** WHAT THE TASK ASKS **
In the text about Roth's life and fiction, what is the title of the account Claire Bloom wrote about her marriage to Roth?

The fame and controversy that arrived after the publication of Portnoy’s Complaint was so intense that Roth felt compelled to create a fictional surrogate to take the heat – Nathan Zuckerman, a Jewish writer who himself became notorious after writing a book called Carnovsky (whose plot sounds suspiciously like that of Portnoy’s Complaint). Zuckerman, who has so far featured in 10 of Roth’s books, can perhaps best be seen as a sort of pressure-release valve for his creator – the critic Michael Wood refers to Zuckerman as Roth’s “alter id”. He is a surrogate who allows Roth to write about his own emotional and intellectual life without indulging in pure autobiography. Zuckerman even gave Roth the opportunity for payback against Howe, who was reconfigured as the pompous Milton Appel in Zuckerman Bound (1985). Early on, Zuckerman was a highly active character, a writer whose sexual and professional lives were so comprehensively rendered that it was hard to think of him as being merely the product of an author’s imagination. Then, in The Counterlife (1987), Zuckerman died of a heart attack – or maybe he didn’t. Sure enough, he subsequently reemerged, though he is no longer a randy, globetrotting, self-centred seducer and literary operative, but rather a wise and dispassionate observer who narrates American Pastoral and The Human Stain.


Roth once famously claimed that “making fake biography, false history, concocting a half-imaginary existence out of the actual drama of my life is my life”. Elsewhere, he describes his literary mission as making “serious mischief”.

Roth loves to wrong-foot readers, to pull their legs. In Operation Shylock (1993), he describes with a perfectly straight face how he served as an Israeli spy in Greece, only to conclude the book by telling the reader that “this confession is false” – a claim he then laces with ambiguity by elsewhere suggesting that Mossad made him put it in the book. In The Counterlife, both of Roth’s main characters die, only to come back to life. His “novelist’s autobiography”, The Facts (1988), concludes with a long rebuttal by Zuckerman, who accuses Roth of being “the least completely rendered of all your protagonists”. Roth’s sense of mischief seemed to catch up with him in 1989, when a man claiming to be Roth appeared in Israel to advocate the dissolution of the Jewish state. In response, the old trickster, writing in the New York Times in 1993, seemed contrite – “Those whom I’ve offended should be happy to hear that I now have more than a faint idea of why they have wanted to kill me and of what, rightly and wrongly, they have been through”.


Roth has been twice divorced, and it’s difficult to judge which break-up was nastier – or more influential. He separated from his first wife, Margaret Martinson, in 1963. Their train-wreck marriage provided material for several novels. Martinson inspired “The Monkey” (Mary Jane Reed) in Portnoy’s Complaint and Maureen Tarnopol in My Life as a Man, the latter a monstrous man-wrecker who tricks her writer husband into marriage (something Roth swears Margaret did to him by buying urine from a homeless woman before her pregnancy test). In 1990, he married the British actress Claire Bloom, his longtime companion, though the couple divorced five years later, in a split so acrimonious that Bloom felt compelled to write a scathing account of the marriage, Leaving a Doll’s House (1996). In it, she describes Roth as a controlling, misogynistic monster who forced Bloom’s 18-year-old daughter out of the house because her conversation bored him. In response, Roth created the spoilt actress Eve Frame in I Married a Communist, a social climber who ruins her husband’s life by writing a tell-all autobiography.

Pose landmark coordinates:

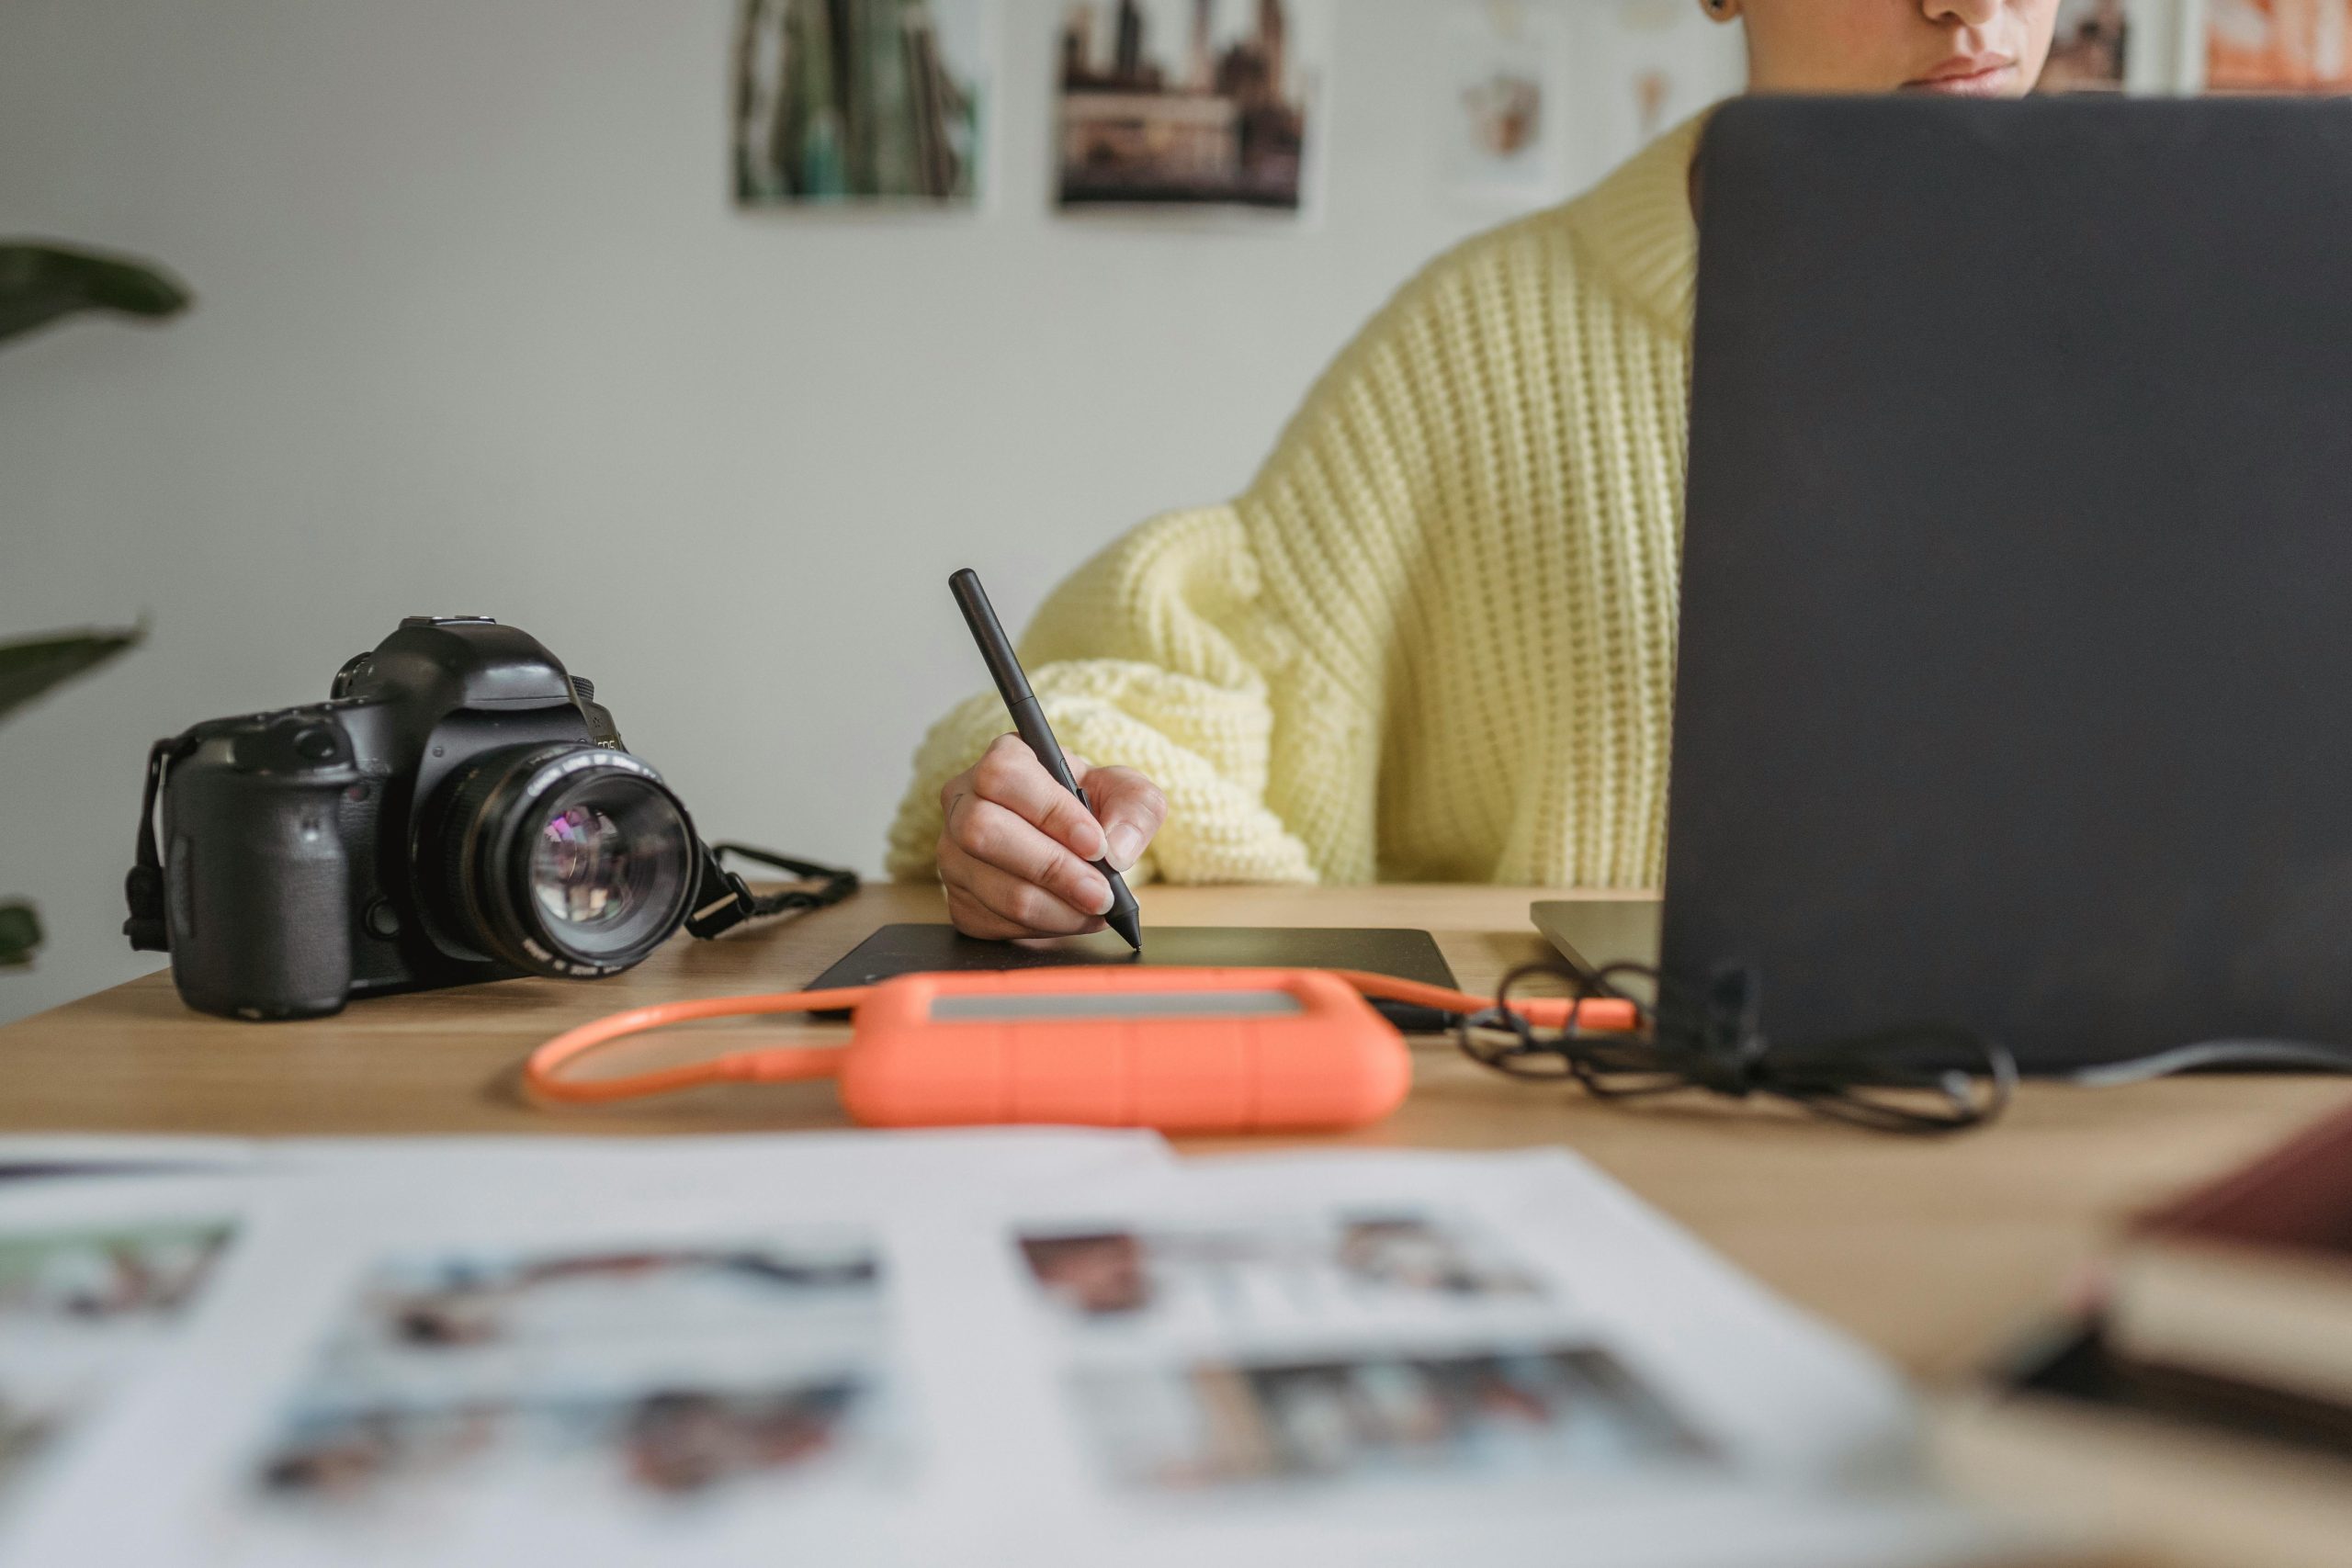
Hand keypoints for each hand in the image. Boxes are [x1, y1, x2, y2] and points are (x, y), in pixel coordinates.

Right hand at [937, 734, 1166, 939]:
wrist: (1073, 849)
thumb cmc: (1093, 811)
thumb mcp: (1127, 795)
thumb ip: (1135, 809)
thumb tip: (1117, 850)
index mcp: (1004, 759)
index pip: (1007, 776)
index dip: (1051, 812)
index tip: (1096, 845)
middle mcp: (964, 801)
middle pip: (984, 831)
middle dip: (1052, 869)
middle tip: (1101, 893)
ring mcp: (952, 853)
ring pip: (991, 885)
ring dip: (1054, 908)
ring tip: (1096, 910)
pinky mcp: (957, 899)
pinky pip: (990, 920)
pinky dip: (1040, 928)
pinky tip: (1070, 918)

** ANSWER SPACE **
Leaving a Doll's House (1996)